Los investigadores que intervinieron en aquel estudio no buscaban descubrir supuestos conocimientos excepcionales en las civilizaciones antiguas. El origen de la radiactividad que investigaban existe de forma natural en cualquier lugar de La Tierra, desde las profundidades del planeta hasta en las habitaciones de nuestras casas. El culpable principal es un gas radiactivo: el Radón.

En las rocas de la corteza terrestre existe siempre una proporción, normalmente muy pequeña, de sustancias radiactivas, como el uranio o el radio. Las sustancias radiactivas se llaman así porque son inestables y con el tiempo los núcleos de sus átomos materialmente revientan y, al hacerlo, se convierten en otras sustancias diferentes. El radón es uno de los desechos naturales que aparecen tras la desintegración radiactiva del radio. Lo que hace del radón una sustancia tan excepcional es que es un gas a temperatura ambiente. A medida que se produce va quedando aprisionado entre las rocas y, en cuanto tiene la menor oportunidad escapa de la tierra y se mezcla con el aire. Una vez liberado, al ser más pesado que el aire, se va acumulando en los lugares bajos y mal ventilados.

De ahí el origen de la radiactividad de los monumentos egipcios. Aquellas estancias, hechas de piedra y con galerías profundas y agrietadas, han permanecido cerradas o mal ventiladas. El radón que se ha ido creando en las paredes y el que se ha ido filtrando por las fisuras a lo largo de cientos de años se ha ido acumulando. Por lo que la radiactividad sí es una amenaza real, unida a las falsas maldiciones.

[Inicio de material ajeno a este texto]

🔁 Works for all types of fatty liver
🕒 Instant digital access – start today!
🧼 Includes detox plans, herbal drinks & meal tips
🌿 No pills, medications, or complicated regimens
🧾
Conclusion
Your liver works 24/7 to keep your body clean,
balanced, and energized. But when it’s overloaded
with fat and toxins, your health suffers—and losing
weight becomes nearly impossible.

El ejemplo de lo sucedido en los monumentos egipcios sucede, aunque en menor medida, en nuestras propias casas. El radón que se acumula en las viviendas mal ventiladas es la segunda causa de muerte por cáncer de pulmón después del tabaco. Con el confinamiento debido al Covid, ahora pasamos más tiempo encerrados en nuestras casas, con lo que aumenta (aunque en una muy pequeña proporción) la probabilidad de que nos alcance la maldición de Tutankamon.

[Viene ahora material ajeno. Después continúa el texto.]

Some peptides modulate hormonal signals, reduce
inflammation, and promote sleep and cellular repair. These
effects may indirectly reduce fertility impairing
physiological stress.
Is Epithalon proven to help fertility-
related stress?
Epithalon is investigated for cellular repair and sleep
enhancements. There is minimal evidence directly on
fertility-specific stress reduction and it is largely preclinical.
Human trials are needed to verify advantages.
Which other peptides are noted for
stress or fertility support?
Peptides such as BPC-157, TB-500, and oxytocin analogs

¿Cómo se puede disminuir semejante peligro? Hay varias maneras: La más barata y efectiva consiste en abrir las ventanas durante unos minutos al menos una vez al día para que las corrientes de aire arrastren el radón. Otra consiste en poner sistemas de ventilación en los sótanos y sellar las grietas que puedan producirse en la vivienda para impedir el paso al radón acumulado en las profundidades del suelo. Son soluciones simples con las que podemos paliar los efectos de una maldición que es más peligrosa para los seres vivos que para los moradores de las Pirámides.